Ah, guys’ weekend. Poker, cigars, cocktails, volleyball, football, wakeboarding, basketball, jet skiing. Almost constant nonsense (see: updog, literally, and marshmallow welts… I pinch). Strange sights and movie parroting. It really doesn’t get any better than that. This year was especially memorable, as a classic chapter from one of our past guys’ weekends was reopened… and finally slammed shut.

Many years ago of a Saturday afternoon at the old Shell Lake estate, one of our finest did his brothers from other mothers the kindness of preparing them a snack. He grabbed one of Jack’s finest from the freezer, and popped in to the oven on a tray he found in Ma Kessler’s immaculate kitchen. Simple enough… until we discovered that the pan in question was none other than Pa Kessler’s prized NFL collector serving platter… and made of plastic to boot! 450 degree heat + plastic? The pan was melted and warped beyond repair. Over thirty years of game-time treats and gridiron memories up in smoke.
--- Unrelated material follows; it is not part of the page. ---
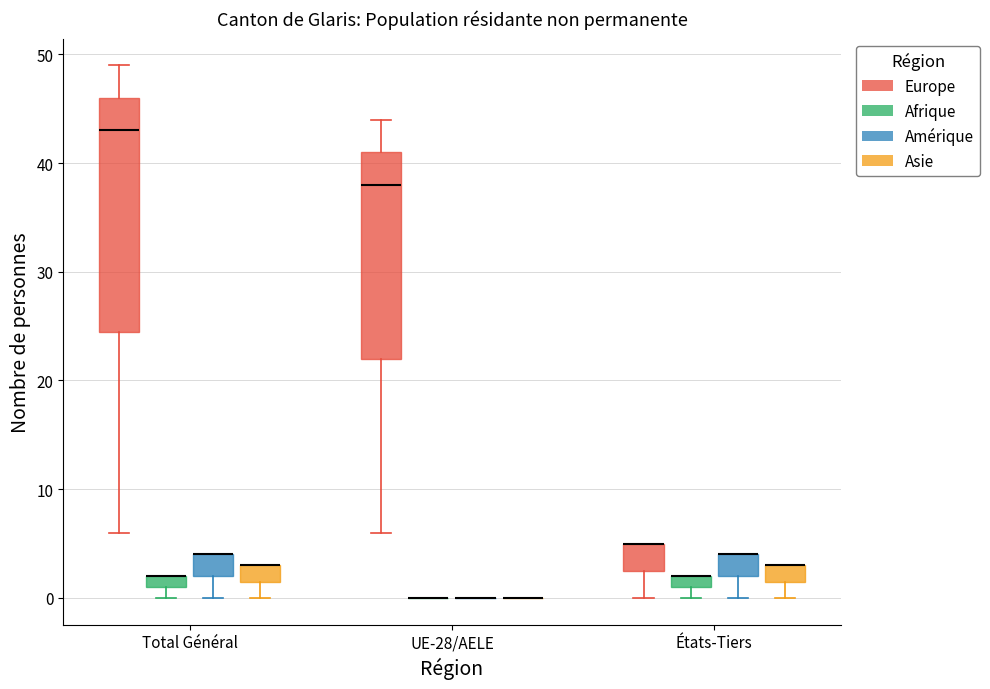

Where is the lower edge of the box for UE-28/AELE (Europe) on the y-axis? The values are not printed on the chart, so give them approximately, as read against the axis.

22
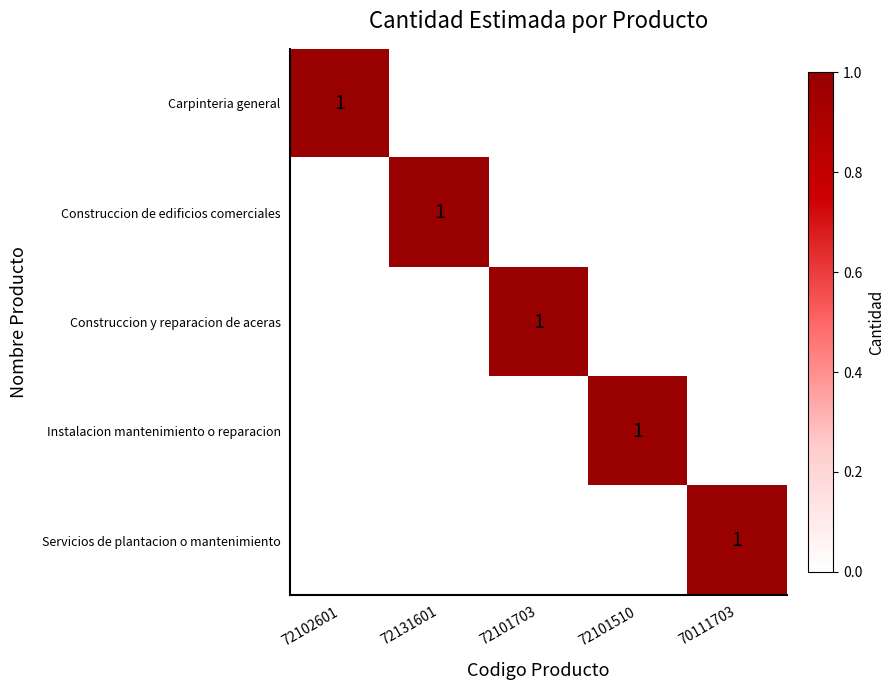

The Instalacion mantenimiento o reparacion series shows 1 at 72101510. True or false?

True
We’ve never really let poor Anthony live it down. Guys’ weekend (GW) is all about constant repetition. Repetition somehow makes the unfunny laughable, and despite T’s, “Why ya gotta bring up old shit?,” the old shit always seems to entertain. The melted tray is a story for which we all have a particular fondness, so it comes up even more often the rest. As was the case a couple of months ago while a few of us were dining in Tim‘s screen porch. During our reminiscing, someone wondered whether such a tray could be found on eBay. A laptop was produced, and much to our surprise, there it was! And only ten or fifteen dollars! We bought it on the spot, and immediately went in to hyperactively, mischievously scheming mode. One thing was certain: some funny stuff was going to go down at this guys’ weekend.

Soon after, Tim received the tray and a cracked extra that we hadn’t noticed was also included in the auction. Last Thursday before our departure, Tim re-listed the tray on eBay. The plan was to casually suggest that we all look for the tray, just out of curiosity. This is exactly what we did when Anthony arrived on Friday, and gosh, who woulda thunk it, there one was. And only $60! “Anthony you have to bid on this!” After a bit of cajoling, Anthony placed his bid. We let him think about it more, letting the anticipation and tension of the auction build over the course of the afternoon and evening. I even called Patrick and had him bid on it, upping the suspense! The auction closed that evening at $68.

Of course he won it, and the next afternoon we let him in on the joke. While Tim was in the kitchen cooking, he asked Anthony next to him to please grab a tray from the cupboard. There he found the tray we had planted, and the fun ensued. He walked around bewildered, asking, “did you guys see this?” while we pretended to be equally shocked. We let him stew for a few more minutes before letting him in on the joke.

It probably should have ended there. But there was the problem of that extra. What were we to do with it? That night during our regular GW poker session, Tim was back in the kitchen cooking pizzas again when I figured out exactly what to do: melt it! I grabbed the extra tray from its hiding spot, and while Anthony was in the next room dealing poker and smoking his cigar, Tim carefully melted the tray in the oven, then set it on top of the warm range while the pizzas cooled and pizza rolls cooked. Returning to his place at the table, Tim asked Anthony if he’d mind checking on the rolls in a few minutes. When Anthony did, we heard nothing but silence for at least two minutes. I have never wished for a hidden camera so much in my life. I can only imagine the look on his face as he saw the new tray melted just as the old one had been. Even when he did finally pop his head back out on the deck to tell us, “I don’t know how this could possibly happen,” his expression was hilarious.

We let him on in on the double tray joke, and we all laughed even harder and longer than before. Now the tray has been restored, and I’m sure the story is finally over. But we’ll be telling it forever, with a bit more embellishment each time. And that is Guys’ Weekend.